Total knee arthroplasty improves quality of life but is associated with postoperative cognitive dysfunction in older adults. This prospective longitudinal pilot study with a parallel control group tested the hypotheses that (1) nondemented adults would exhibit primary memory and executive difficulties after total knee arthroplasty, and (2) reduced preoperative hippocampus/entorhinal volume would predict postoperative memory change, whereas preoperative leukoaraiosis and lacunae volumes would predict postoperative executive dysfunction.


Surgery (n = 40) and age-education-matched controls with osteoarthritis (n = 15) completed pre- and postoperative (3 weeks, 3 months, and 1 yr) memory and cognitive testing. Hypothesized brain regions of interest were measured in patients completing preoperative magnetic resonance scans (surgery, n = 31; control, n = 12). Analyses used reliable change methods to identify the frequency of cognitive change at each time point.

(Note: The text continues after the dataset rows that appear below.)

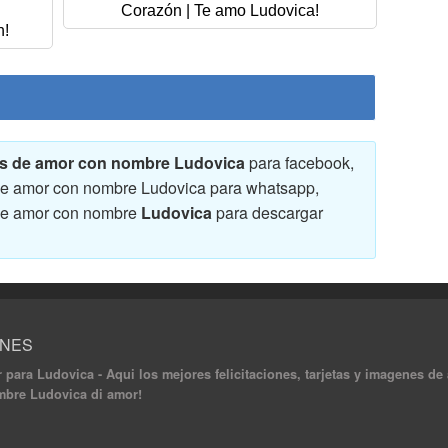
Corazón | Te amo Ludovica!
n!
enes de amor con nombre Ludovica
para facebook,
s de amor con nombre Ludovica para whatsapp,
s de amor con nombre
Ludovica
para descargar
ONES
 para Ludovica - Aqui los mejores felicitaciones, tarjetas y imagenes d
ombre Ludovica di amor!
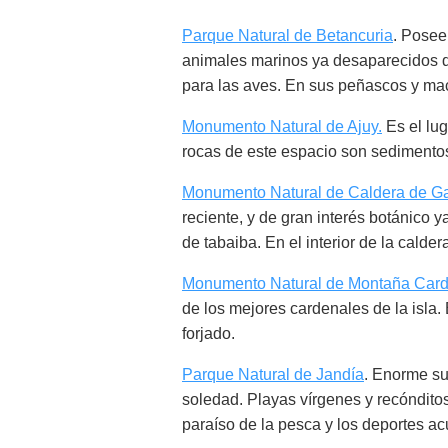
Parque Natural de Betancuria
. Posee
animales marinos ya desaparecidos de
para las aves. En sus peñascos y ma
Monumento Natural de Ajuy.
Es el lug
rocas de este espacio son sedimentos
Monumento Natural de Caldera de Ga
reciente, y de gran interés botánico 
de tabaiba. En el interior de la calde
Monumento Natural de Montaña Car
de los mejores cardenales de la isla
forjado.
Parque Natural de Jandía
. Enorme sup
soledad. Playas vírgenes y recóndito
paraíso de la pesca y los deportes ac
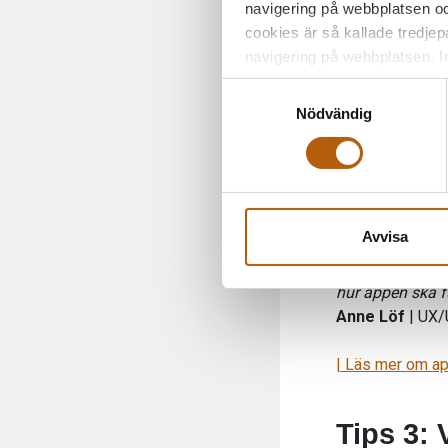
navigering på webbplatsen och
resten!”
-
Emma 
cookies är så kallade tredjep
navigering på webbplatsen. I
Vårt främsta fok
komma i sin rätt
Samtyckesval
design (färger, 
Nödvändig
interaktivitet 
funktionerna i e
användarvänlig 
"En genomarbeta
Avvisa
funktioner och 
att testa och ju
hur appen ska f
Anne Löf
| UX/
| Läs mer om a
Tips 3:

The incidence of postoperative memory difficulties was shown with delay test indices (i.e., story memory test: 3 weeks = 17%, 3 months = 25%, 1 yr = 9%). Postoperative executive difficulty with measures of inhibitory function (i.e., Stroop Color Word: 3 weeks = 21%, 3 months = 22%, 1 yr = 9%). Hierarchical regression analysis assessing the predictive interaction of group (surgery, control) and preoperative neuroanatomical structures on decline showed that greater preoperative volumes of leukoaraiosis/lacunae were significantly contributed to postoperative executive (inhibitory) declines.


This pilot study suggests that executive and memory declines occur in nondemented adults undergoing orthopedic surgery. Severity of preoperative cerebrovascular disease may be relevant for understanding executive decline, in particular.